▶ _Problem requirements_
In the records below, find the line containing "right eye: (161, 100)" and the line containing "left elbow: (225, 100)"; please repeat exactly the lines from one to the other, both included, and nothing more.

▶ _Information given_
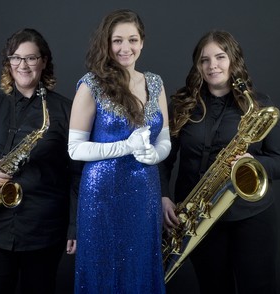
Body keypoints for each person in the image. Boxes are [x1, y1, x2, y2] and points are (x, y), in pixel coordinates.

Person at [159, 30, 280, 294]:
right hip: (199, 216)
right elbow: (163, 160)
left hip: (251, 216)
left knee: (259, 287)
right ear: (197, 65)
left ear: (234, 60)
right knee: (213, 288)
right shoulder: (182, 105)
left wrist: (253, 161)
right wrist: (162, 196)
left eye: (220, 57)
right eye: (204, 60)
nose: (212, 65)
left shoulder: (259, 105)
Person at [0, 28, 81, 294]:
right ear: (8, 63)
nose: (23, 65)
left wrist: (74, 226)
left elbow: (77, 173)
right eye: (16, 58)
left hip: (44, 229)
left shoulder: (65, 110)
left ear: (44, 62)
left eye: (31, 58)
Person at [68, 9, 171, 293]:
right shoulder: (91, 84)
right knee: (104, 269)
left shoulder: (155, 83)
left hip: (144, 193)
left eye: (132, 40)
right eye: (117, 41)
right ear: (106, 44)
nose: (126, 48)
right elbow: (75, 149)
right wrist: (125, 147)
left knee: (140, 266)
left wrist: (156, 154)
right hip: (102, 194)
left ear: (142, 42)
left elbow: (164, 140)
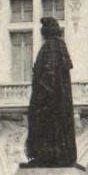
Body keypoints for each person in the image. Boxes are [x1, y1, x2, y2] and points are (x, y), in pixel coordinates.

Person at [25, 17, 77, 166]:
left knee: (46, 128)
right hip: (57, 102)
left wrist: (42, 98)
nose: (41, 31)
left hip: (48, 102)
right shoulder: (59, 47)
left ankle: (47, 155)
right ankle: (55, 154)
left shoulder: (50, 47)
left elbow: (49, 75)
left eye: (43, 27)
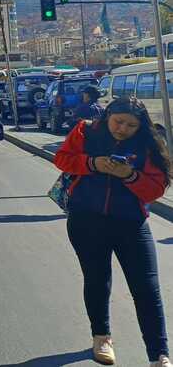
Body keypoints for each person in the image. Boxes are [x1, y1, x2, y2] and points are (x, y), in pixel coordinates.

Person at [54, 97, 172, 367]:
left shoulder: (148, 144)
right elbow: (62, 159)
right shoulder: (85, 131)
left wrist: (129, 176)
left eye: (131, 125)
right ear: (107, 115)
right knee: (97, 279)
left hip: (131, 223)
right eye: (118, 122)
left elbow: (156, 189)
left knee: (147, 287)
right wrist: (93, 164)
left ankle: (159, 354)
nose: (122, 129)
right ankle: (101, 337)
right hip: (86, 220)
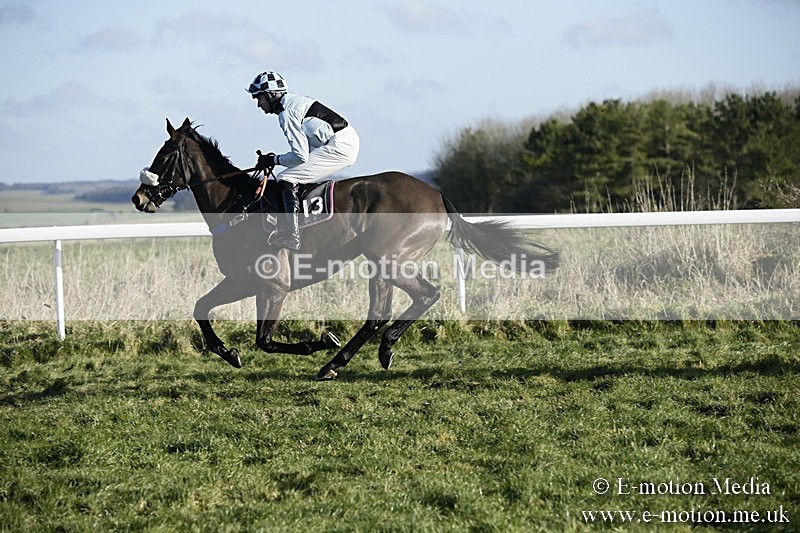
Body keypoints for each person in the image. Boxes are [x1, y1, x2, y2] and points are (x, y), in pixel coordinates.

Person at [247, 70, 360, 251]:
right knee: (292, 174)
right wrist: (274, 159)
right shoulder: (293, 103)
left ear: (270, 95)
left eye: (259, 98)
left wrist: (273, 160)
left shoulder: (287, 113)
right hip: (343, 141)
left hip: (339, 145)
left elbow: (300, 156)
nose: (258, 105)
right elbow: (304, 152)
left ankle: (292, 236)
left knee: (286, 178)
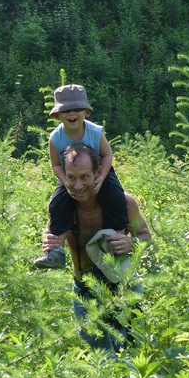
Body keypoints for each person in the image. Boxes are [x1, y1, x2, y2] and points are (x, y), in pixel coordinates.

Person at [42, 144, 151, 353]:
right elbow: (50, 232)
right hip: (85, 291)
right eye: (71, 178)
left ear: (98, 173)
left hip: (123, 287)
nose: (78, 185)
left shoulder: (123, 202)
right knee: (99, 360)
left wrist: (132, 243)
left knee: (133, 353)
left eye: (84, 177)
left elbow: (145, 235)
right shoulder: (62, 207)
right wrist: (49, 242)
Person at [34, 84, 128, 269]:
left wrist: (101, 178)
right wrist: (66, 182)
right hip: (70, 176)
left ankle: (116, 243)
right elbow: (55, 165)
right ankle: (56, 252)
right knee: (57, 204)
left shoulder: (95, 131)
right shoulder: (55, 137)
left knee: (116, 198)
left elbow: (107, 155)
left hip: (100, 172)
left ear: (86, 111)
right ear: (57, 115)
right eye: (66, 110)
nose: (72, 114)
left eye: (77, 109)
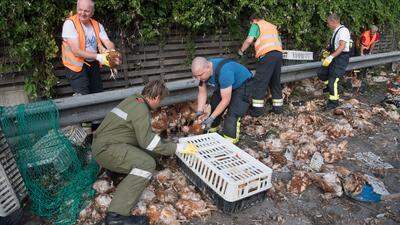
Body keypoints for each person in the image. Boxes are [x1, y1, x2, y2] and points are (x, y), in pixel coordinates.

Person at [92, 80, 197, 225]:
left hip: (104, 145)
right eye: (161, 100)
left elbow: (139, 136)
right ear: (156, 98)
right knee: (146, 164)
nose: (159, 105)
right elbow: (147, 141)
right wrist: (177, 148)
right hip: (107, 150)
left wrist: (164, 145)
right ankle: (116, 216)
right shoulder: (141, 109)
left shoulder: (133, 100)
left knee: (150, 154)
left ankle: (116, 172)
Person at [61, 0, 120, 95]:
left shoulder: (97, 25)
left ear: (92, 12)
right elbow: (76, 51)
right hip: (76, 67)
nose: (82, 13)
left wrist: (111, 52)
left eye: (86, 11)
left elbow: (108, 42)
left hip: (92, 65)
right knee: (83, 98)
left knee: (98, 95)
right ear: (76, 8)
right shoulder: (70, 24)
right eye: (80, 10)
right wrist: (99, 56)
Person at [191, 57, 252, 144]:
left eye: (200, 75)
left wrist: (212, 117)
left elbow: (225, 100)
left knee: (232, 115)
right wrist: (199, 111)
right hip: (226, 86)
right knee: (213, 109)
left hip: (243, 85)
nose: (198, 79)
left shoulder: (224, 72)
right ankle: (210, 133)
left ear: (208, 67)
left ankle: (231, 142)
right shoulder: (202, 73)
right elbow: (202, 93)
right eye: (195, 76)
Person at [238, 13, 283, 117]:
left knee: (260, 83)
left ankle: (257, 111)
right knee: (275, 82)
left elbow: (249, 40)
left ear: (253, 20)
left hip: (267, 56)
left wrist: (241, 51)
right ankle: (278, 109)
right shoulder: (271, 26)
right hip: (278, 54)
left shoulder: (256, 25)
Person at [318, 13, 351, 110]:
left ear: (334, 21)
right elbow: (334, 46)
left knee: (333, 80)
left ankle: (333, 102)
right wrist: (327, 51)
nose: (327, 25)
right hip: (335, 57)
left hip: (341, 58)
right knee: (322, 73)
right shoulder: (336, 31)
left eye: (328, 23)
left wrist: (330, 57)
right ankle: (331, 89)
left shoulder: (343, 31)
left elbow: (342, 46)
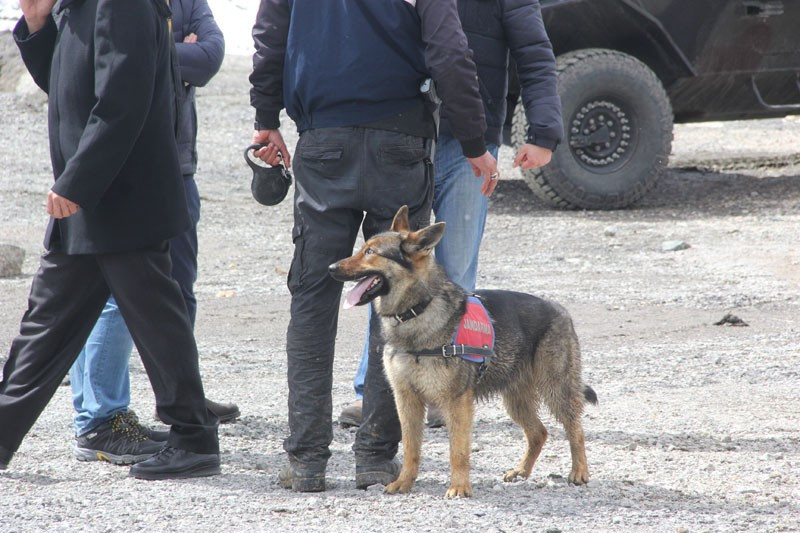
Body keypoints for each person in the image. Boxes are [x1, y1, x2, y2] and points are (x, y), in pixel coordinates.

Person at [249, 0, 498, 492]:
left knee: (312, 300)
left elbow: (269, 37)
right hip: (400, 144)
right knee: (401, 299)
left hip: (324, 141)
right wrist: (474, 142)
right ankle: (376, 457)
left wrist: (265, 115)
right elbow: (450, 51)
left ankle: (306, 461)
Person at [0, 0, 219, 480]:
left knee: (158, 323)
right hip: (91, 202)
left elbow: (122, 101)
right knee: (46, 323)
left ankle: (194, 437)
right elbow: (65, 84)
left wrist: (77, 182)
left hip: (122, 199)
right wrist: (37, 23)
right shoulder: (77, 6)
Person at [339, 0, 564, 429]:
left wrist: (543, 131)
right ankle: (377, 395)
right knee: (388, 269)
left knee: (456, 275)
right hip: (401, 134)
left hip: (470, 143)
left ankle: (447, 390)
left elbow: (534, 52)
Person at [68, 0, 239, 467]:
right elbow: (95, 63)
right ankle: (100, 418)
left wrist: (155, 52)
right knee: (113, 297)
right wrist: (168, 50)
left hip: (176, 168)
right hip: (120, 169)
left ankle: (181, 405)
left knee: (174, 291)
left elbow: (210, 56)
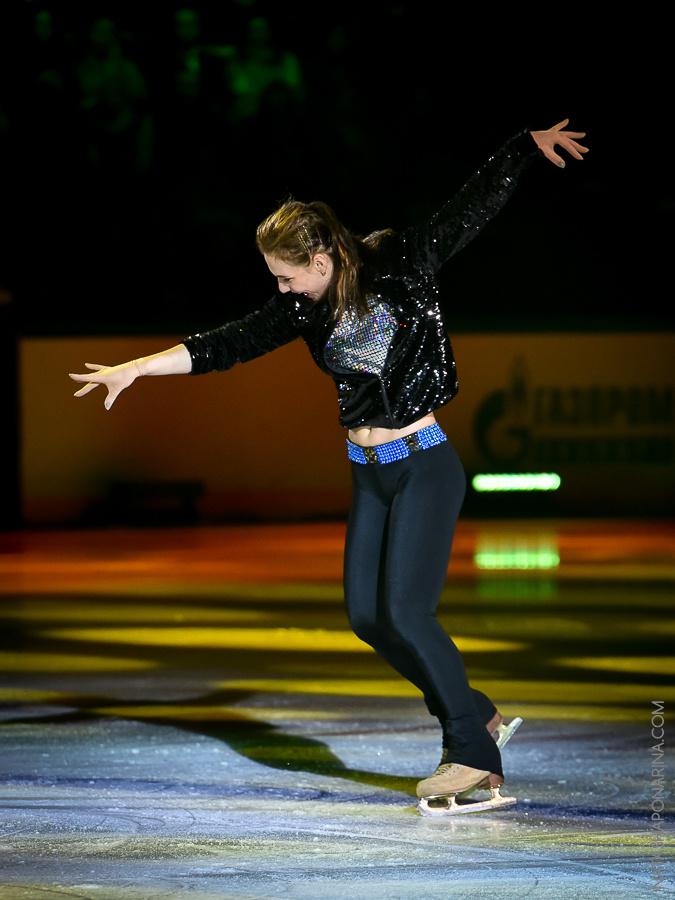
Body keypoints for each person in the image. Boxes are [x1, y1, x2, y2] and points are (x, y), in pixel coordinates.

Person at [70, 120, 588, 814]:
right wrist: (137, 368)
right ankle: (475, 708)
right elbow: (230, 342)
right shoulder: (304, 310)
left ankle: (473, 755)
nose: (282, 290)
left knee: (407, 610)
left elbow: (468, 208)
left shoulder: (400, 265)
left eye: (286, 277)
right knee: (368, 618)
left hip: (424, 464)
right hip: (369, 472)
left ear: (319, 258)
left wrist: (523, 147)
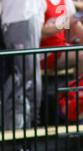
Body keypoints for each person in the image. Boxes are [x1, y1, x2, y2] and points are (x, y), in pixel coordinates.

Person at [40, 0, 83, 85]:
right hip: (44, 52)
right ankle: (78, 95)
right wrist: (64, 24)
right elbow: (40, 32)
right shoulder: (39, 3)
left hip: (62, 47)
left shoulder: (66, 2)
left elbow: (75, 25)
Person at [0, 0, 44, 130]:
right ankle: (20, 132)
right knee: (21, 80)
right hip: (16, 20)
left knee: (25, 80)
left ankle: (25, 130)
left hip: (21, 19)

▶ _Exercise result_
right eye: (161, 100)
left elbow: (139, 136)
right ear: (156, 98)
right knee: (146, 164)
nose: (159, 105)
right elbow: (147, 141)
right wrist: (177, 148)
right hip: (107, 150)
left wrist: (164, 145)
right ankle: (116, 216)
right shoulder: (141, 109)
left shoulder: (133, 100)
left knee: (150, 154)
left ankle: (116, 172)
Person at [61, 0, 120, 95]:
left shoulder: (97, 25)
left ear: (92, 12)
right elbow: (76, 51)
right hip: (76, 67)
nose: (82, 13)
left wrist: (111, 52)
left eye: (86, 11)
left elbow: (108, 42)
left hip: (92, 65)
right knee: (83, 98)
left knee: (98, 95)
right ear: (76, 8)
right shoulder: (70, 24)
right eye: (80, 10)
right wrist: (99, 56)
Person at [191, 57, 252, 144]:
left eye: (200, 75)
left wrist: (212, 117)
left elbow: (225, 100)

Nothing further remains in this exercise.